A software package called Tractor, developed by researchers at Massachusetts General Hospital, can help diversify genome-wide association studies.
Numerous genome-wide association studies or GWASs have been conducted over the past 20 years and a large amount of data on the genetic variants that contribute to different diseases has been collected. This information is increasingly used to develop genetic risk scores to predict the likelihood of a person developing diseases ranging from cancer to Alzheimer’s disease.
However, the data collected in these studies is largely based on studies of people of white European ancestry, meaning that the developed risk scores are less accurate for people of other ethnicities such as people of Asian descent. or African.
“If you build disease risk models on the available data and attempt to extrapolate them to various populations, the accuracy of predicting who will get sick is reduced,” says Elizabeth Atkinson, Ph.D., lead author of the article describing research published in Genetics of nature and researcher in the Analytical and Translational Genetics Unit at Massachusetts General Hospital.
“These errors exacerbate existing health disparities, in part because we cannot find specific genetic variants that could contribute to a higher risk of a particular disease in various populations.”
Part of the reason that studies have been limited to these homogeneous groups so far is that mutation patterns in different ethnic groups are influenced by human migration patterns from thousands of years ago and there has been difficult for researchers to correct in statistical analyzes. For example, a person of African descent will likely have much more genetic variation than a person of European descent and these differences can be difficult to correct when analyzing genomic data.
What’s this Tractor software tool available for free was developed to help with. It is designed to allow the inclusion of diverse groups in GWAS studies without making data analysis difficult or inaccurate.
âDifferent ancestry groups have genetic variants that occur at different frequencies due to the demographic history of populations,â says Atkinson.
âFailure to account for ancestry in a GWAS can lead to false positive results or to genetic variants that cancel out and are dismissed as unimportant. So until now it has been easier to exclude people with multiple ancestry from GWAS to avoid being confused by different patterns of genetic variants.

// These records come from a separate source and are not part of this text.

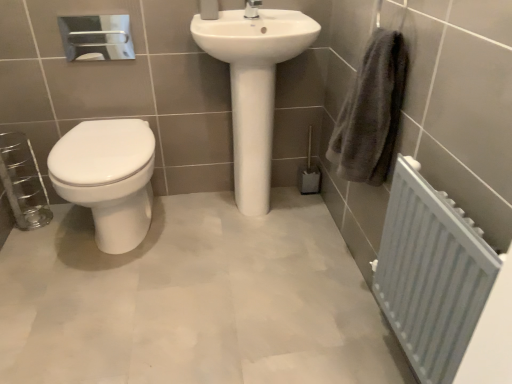
Image resolution: width=512 pixels, height=384 pixels. Describe the element at coordinates (108, 178) in the screenshot. I see `white glossy toilet at left` at that location.

At what (x,y) coordinates should I click in order to perform the action: click on polished chrome tap at upper center. Please return your answer as a coordinate pair (x, y). Image resolution: width=512 pixels, height=384 pixels. Looking at the image, I should click on (252, 9).

The image size is (512, 384). What are the coordinates of `gray cotton towel at right` in the screenshot? It's located at (371, 112).

Locate an element on the screen. The width and height of the screenshot is (512, 384). white glossy sink at center is located at coordinates (253, 85).

Identify the location of white glossy toilet at left. The height and width of the screenshot is (384, 512). (108, 178).

Is white painted metal radiator at lower right facing towards white glossy sink at center?

No, white painted metal radiator at lower right does not turn towards white glossy sink at center.

From a real-world perspective, is white painted metal radiator at lower right physically above white glossy sink at center?

Incorrect, from a real-world perspective, white painted metal radiator at lower right is lower than white glossy sink at center.

How many degrees apart are the facing directions of white painted metal radiator at lower right and white glossy sink at center?

The facing directions of white painted metal radiator at lower right and white glossy sink at center are 88.9 degrees apart.

Which of these two, white painted metal radiator at lower right or white glossy sink at center, is smaller?

white painted metal radiator at lower right.

Would you say gray cotton towel at right is outside polished chrome tap at upper center?

Yes, gray cotton towel at right is not within polished chrome tap at upper center.

Is gray cotton towel at right positioned with its back to polished chrome tap at upper center?

No, gray cotton towel at right's orientation is not away from polished chrome tap at upper center.

How different are the orientations of gray cotton towel at right and polished chrome tap at upper center in degrees?

They differ by 88.5 degrees in their facing directions.

Between gray cotton towel at right and polished chrome tap at upper center, which one has larger size?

The tractor uses genomic information to identify the ethnicity sequence of individuals included in a GWAS and label it accordingly. This allows researchers to more accurately estimate the ancestry-specific effect sizes of different mutations.
Atkinson and his colleagues tested the software in simulation and on population samples with different ancestries and found it to be accurate and improve the predictive power of GWAS. It also allows researchers to estimate how much a specific variant influences disease risk in different populations by estimating ancestry-specific effect sizes, which is not possible in a standard GWAS.
“Instead of getting a weighted average of the disease risk effect size for a particular gene variant, Tractor can determine the magnitude or small size of the effect of a variant in various groups of ancestry, âAtkinson explains. “It will be instructive for establishing genetic risk scores in various populations.”